About this task -
Could you print the data that follows exactly as given?

Records for the task Start Marker

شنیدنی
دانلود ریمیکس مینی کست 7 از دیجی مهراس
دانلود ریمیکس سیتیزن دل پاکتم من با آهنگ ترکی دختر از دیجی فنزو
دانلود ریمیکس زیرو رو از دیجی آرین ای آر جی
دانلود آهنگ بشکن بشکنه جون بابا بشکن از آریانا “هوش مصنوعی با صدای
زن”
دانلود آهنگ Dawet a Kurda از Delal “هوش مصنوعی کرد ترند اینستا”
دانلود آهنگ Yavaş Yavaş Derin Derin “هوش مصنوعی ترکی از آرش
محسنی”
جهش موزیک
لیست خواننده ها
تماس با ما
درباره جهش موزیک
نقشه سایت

Records for the task End Marker

Output of the task -
شنیدنی
دانلود ریمیکس مینی کست 7 از دیجی مهراس
دانلود ریمیکس سیتیزن دل پاکتم من با آهنگ ترکی دختر از دیجی فنزو
دانلود ریمیکس زیرو رو از دیجی آرین ای آر جی
دانلود آهنگ بشکن بشکنه جون بابا بشکن از آریانا “هوش مصنوعی با صدای
زن”
دانلود آهنگ Dawet a Kurda از Delal “هوش مصنوعی کرد ترند اینستا”
دانلود آهنگ Yavaş Yavaş Derin Derin “هوش مصنوعی ترکی از آرش
محسنی”
جهش موزیک
لیست خواننده ها
تماس با ما
درباره جهش موزیک
نقشه سایت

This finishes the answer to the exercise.